Hillary and I both turned at the same time. The guy I'd seen in the office was standing in the doorway. He appeared larger than he had when he was sitting down. A tribal tattoo ringed his neck.
“Nothing, Johnny,” Hillary whined, taking her seat and surreptitiously lowering the edge of the towel. “Nothing is going on.”
He glared at both of us. “There better not be. I don't need that kind of shit in here. I've warned you before.” Then he looked me up and down. “Who the hell are you?”
“An old friend.”
His brow furrowed. “So if you're an old friend, how come you're fighting?”
Hillary threw me a pleading look.
“We were just arguing over a pocketbook.” I gave him my best smile. “It's one of those women things.”
It was an embarrassingly bad story, but Johnny must have decided I wasn't worth bothering with because he grunted and turned his attention back to Hillary. “I don't want any more crap from you.”
“You won't get any.”
“I'm doing you a favor letting you be here at all.”

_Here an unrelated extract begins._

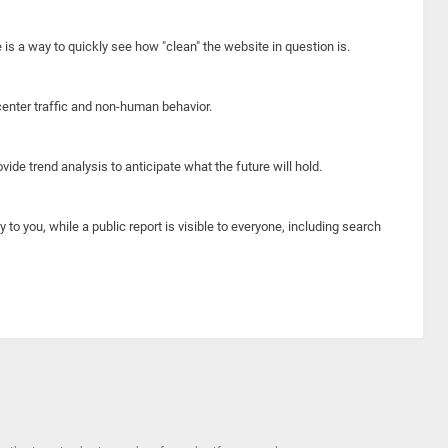
e is a way to quickly see how "clean" the website in question is.
center traffic and non-human behavior.
ide trend analysis to anticipate what the future will hold.
y to you, while a public report is visible to everyone, including search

“I know,” Hillary whispered, and she hung her head.
Johnny looked from one to the other of us and back again. He jerked his chin at me. “I hear any more and you're out and she”—he pointed to Hillary—“never sings here again. Got it? Got it?” he repeated when I didn't answer immediately.
“Like crystal,” I said.
“So, how long have you been shooting up?” I asked Hillary when he left the room.
“I'm not.”
“And I raise roses for a living.” I took a tissue out of the box on the dresser and pressed it against the cut on my arm and watched the blood form a pretty design on the thin white paper. It took two more tissues before I stanched the bleeding.
“It's my friend's stuff. Really,” she protested as I threw the bloodstained Kleenex into the trash can.